━━━━━ Extracted records ━━━━━

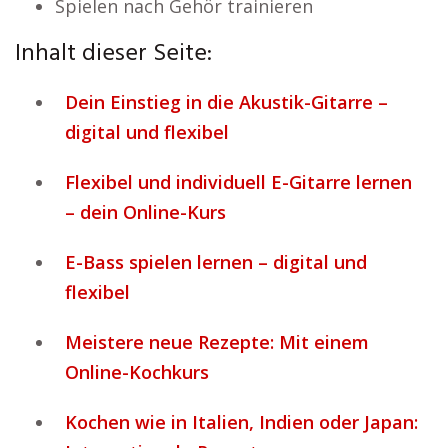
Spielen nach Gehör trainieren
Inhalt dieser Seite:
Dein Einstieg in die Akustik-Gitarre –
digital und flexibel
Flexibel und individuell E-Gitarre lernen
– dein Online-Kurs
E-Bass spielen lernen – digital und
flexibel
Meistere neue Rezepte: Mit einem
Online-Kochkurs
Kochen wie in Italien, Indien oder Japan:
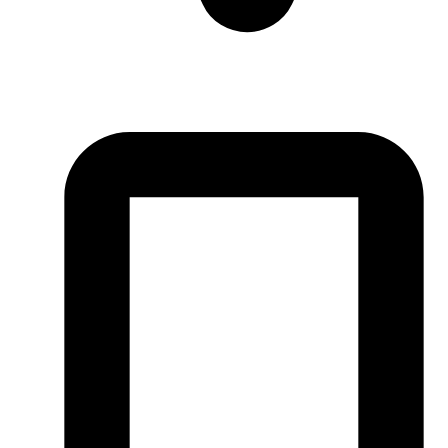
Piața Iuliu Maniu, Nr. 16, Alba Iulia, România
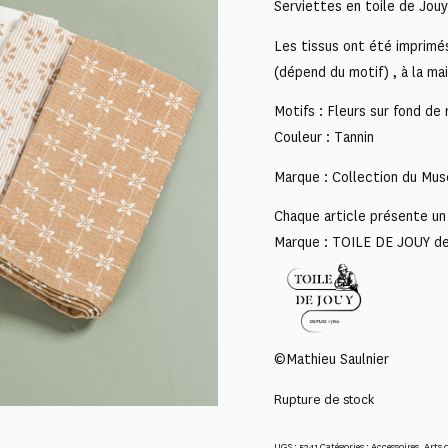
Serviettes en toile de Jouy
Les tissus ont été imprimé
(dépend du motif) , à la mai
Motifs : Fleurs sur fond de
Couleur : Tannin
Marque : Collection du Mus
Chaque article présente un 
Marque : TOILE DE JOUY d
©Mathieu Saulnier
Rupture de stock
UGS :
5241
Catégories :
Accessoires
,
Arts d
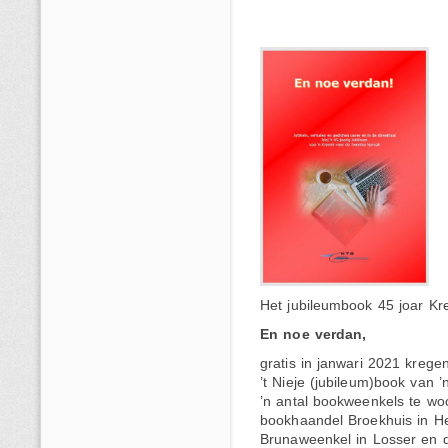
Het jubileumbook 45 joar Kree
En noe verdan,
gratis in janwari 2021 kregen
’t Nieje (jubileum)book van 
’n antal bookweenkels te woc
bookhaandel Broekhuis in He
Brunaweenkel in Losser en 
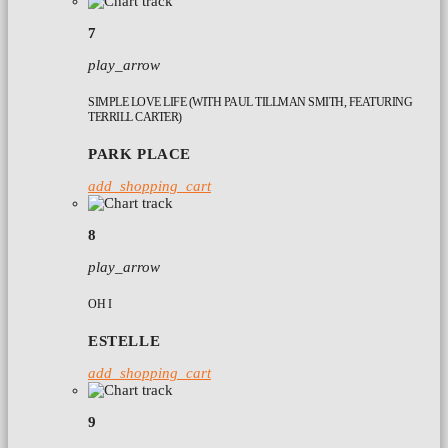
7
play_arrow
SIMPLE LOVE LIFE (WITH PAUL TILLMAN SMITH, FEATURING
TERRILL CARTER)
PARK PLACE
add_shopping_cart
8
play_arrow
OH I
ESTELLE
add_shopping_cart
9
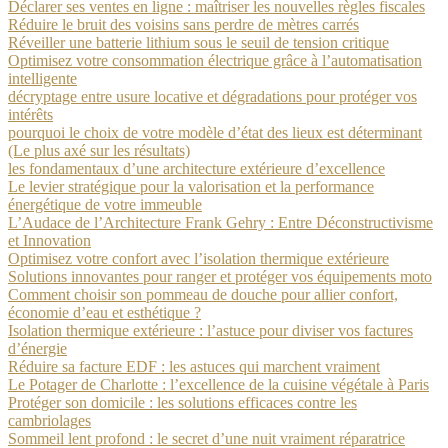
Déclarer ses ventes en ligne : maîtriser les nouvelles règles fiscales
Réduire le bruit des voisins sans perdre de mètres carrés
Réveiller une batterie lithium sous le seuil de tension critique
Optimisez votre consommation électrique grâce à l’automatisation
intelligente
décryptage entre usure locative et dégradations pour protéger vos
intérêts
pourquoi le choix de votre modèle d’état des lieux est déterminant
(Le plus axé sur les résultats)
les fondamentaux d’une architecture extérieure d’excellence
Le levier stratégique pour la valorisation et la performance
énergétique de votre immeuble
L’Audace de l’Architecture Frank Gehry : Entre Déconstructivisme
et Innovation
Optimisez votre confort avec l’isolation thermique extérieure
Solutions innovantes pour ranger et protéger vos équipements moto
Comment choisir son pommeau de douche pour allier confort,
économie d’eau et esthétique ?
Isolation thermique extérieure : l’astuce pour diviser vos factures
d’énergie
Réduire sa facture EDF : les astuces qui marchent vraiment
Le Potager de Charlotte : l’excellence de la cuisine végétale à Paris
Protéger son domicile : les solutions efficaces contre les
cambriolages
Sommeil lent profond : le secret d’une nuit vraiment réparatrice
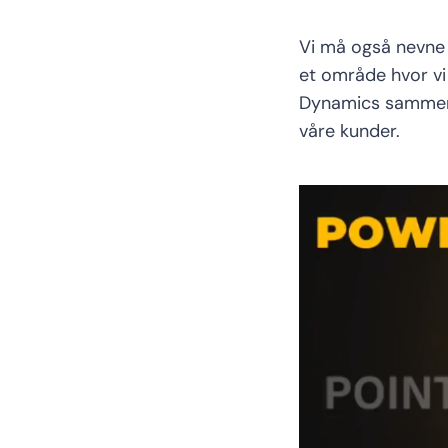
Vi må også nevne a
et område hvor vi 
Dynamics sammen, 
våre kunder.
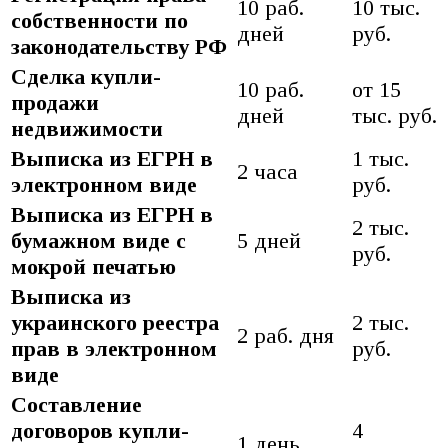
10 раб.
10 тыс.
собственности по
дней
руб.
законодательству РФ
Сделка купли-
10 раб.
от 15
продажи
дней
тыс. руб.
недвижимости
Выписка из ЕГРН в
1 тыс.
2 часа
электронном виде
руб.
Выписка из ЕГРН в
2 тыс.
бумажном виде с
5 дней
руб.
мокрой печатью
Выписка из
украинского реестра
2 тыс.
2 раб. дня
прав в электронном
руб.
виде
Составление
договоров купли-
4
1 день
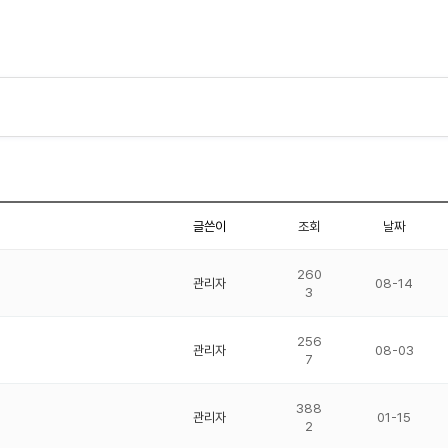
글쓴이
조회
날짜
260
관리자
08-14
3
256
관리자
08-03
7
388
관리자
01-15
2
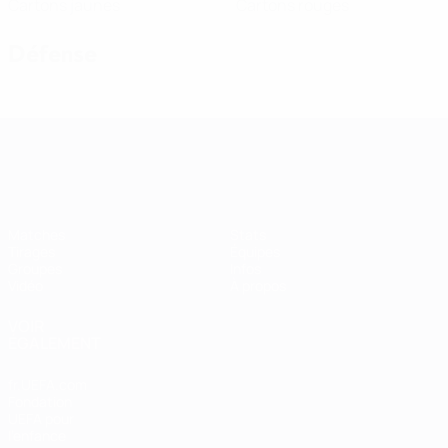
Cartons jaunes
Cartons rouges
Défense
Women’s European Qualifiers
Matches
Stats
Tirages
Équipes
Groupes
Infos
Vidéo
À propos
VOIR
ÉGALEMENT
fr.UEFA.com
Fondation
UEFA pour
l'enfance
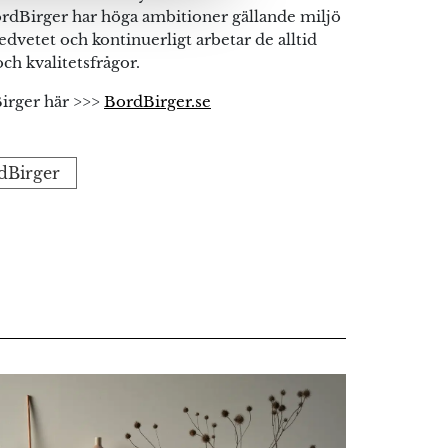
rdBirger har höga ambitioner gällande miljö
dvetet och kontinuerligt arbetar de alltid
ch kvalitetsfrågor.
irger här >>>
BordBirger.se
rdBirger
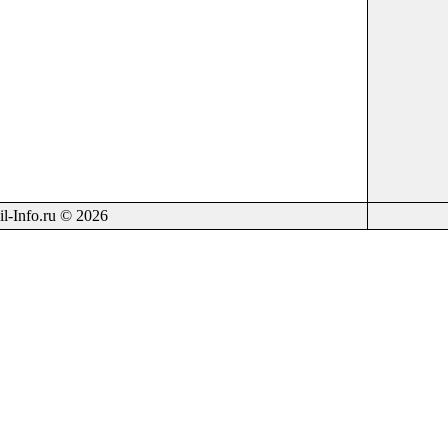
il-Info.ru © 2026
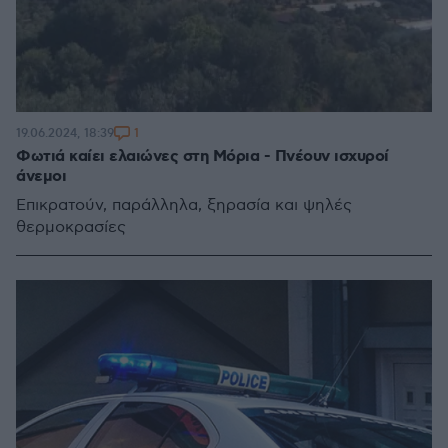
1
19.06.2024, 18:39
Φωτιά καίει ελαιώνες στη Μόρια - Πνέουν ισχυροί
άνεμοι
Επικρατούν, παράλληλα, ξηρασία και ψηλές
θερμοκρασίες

━━━━━
━━━━━ Extracted records ━━━━━

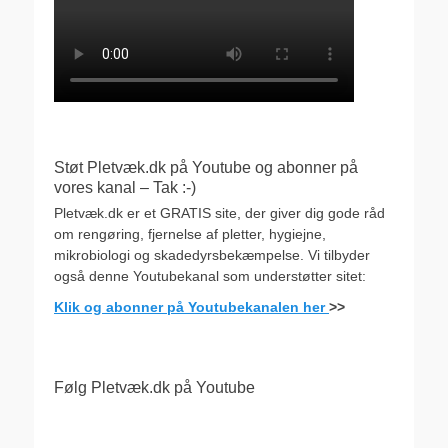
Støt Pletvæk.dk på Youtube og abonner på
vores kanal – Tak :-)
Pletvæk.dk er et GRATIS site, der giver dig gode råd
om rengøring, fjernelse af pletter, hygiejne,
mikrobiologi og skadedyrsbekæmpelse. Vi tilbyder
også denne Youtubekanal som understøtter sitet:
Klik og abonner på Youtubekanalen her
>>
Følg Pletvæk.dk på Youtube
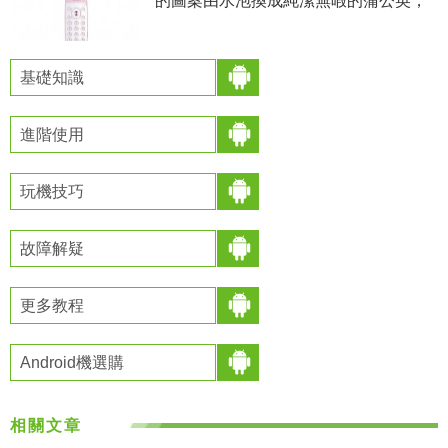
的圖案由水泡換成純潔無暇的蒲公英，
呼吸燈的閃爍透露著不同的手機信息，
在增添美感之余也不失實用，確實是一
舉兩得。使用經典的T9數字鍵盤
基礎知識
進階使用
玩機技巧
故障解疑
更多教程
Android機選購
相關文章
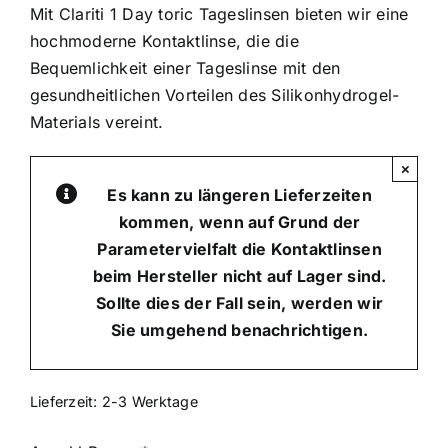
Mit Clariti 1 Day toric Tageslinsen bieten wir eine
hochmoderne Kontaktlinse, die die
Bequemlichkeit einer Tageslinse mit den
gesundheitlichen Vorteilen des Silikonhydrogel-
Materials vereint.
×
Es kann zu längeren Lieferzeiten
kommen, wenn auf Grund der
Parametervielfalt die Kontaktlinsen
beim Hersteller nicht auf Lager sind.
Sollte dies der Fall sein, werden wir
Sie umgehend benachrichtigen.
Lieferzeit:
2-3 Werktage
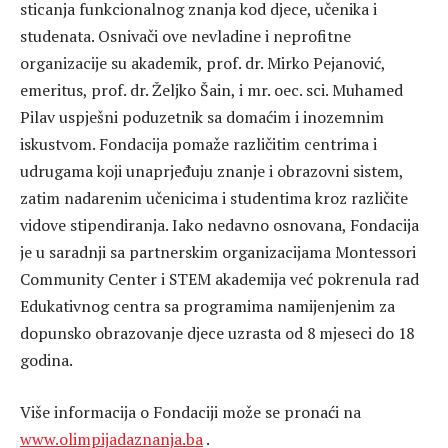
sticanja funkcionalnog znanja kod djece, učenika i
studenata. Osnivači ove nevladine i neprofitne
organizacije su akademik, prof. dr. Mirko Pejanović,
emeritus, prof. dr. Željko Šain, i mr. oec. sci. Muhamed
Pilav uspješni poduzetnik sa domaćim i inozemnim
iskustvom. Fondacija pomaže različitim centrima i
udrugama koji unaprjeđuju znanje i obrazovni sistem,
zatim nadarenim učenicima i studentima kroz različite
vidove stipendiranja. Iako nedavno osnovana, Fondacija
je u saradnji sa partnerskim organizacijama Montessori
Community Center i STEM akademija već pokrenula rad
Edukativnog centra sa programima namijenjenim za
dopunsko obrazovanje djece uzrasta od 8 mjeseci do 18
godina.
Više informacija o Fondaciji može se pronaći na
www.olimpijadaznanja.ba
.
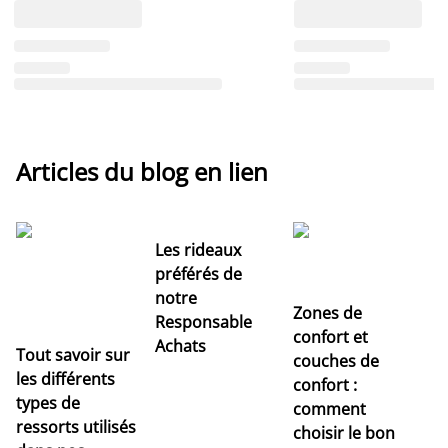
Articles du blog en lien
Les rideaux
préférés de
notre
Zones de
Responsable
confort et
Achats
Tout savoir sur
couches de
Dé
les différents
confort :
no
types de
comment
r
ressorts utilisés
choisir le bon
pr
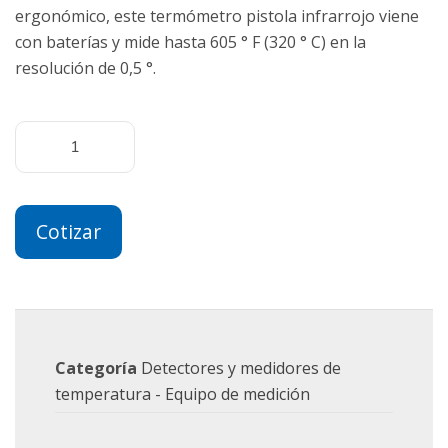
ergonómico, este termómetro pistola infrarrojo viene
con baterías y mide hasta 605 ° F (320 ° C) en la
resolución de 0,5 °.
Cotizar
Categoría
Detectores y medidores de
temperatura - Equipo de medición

━━━━━

Exercise:
Filter the records above for lines containing the word "электронном", and copy those lines.

Answer box:
электронном виде
прав в электронном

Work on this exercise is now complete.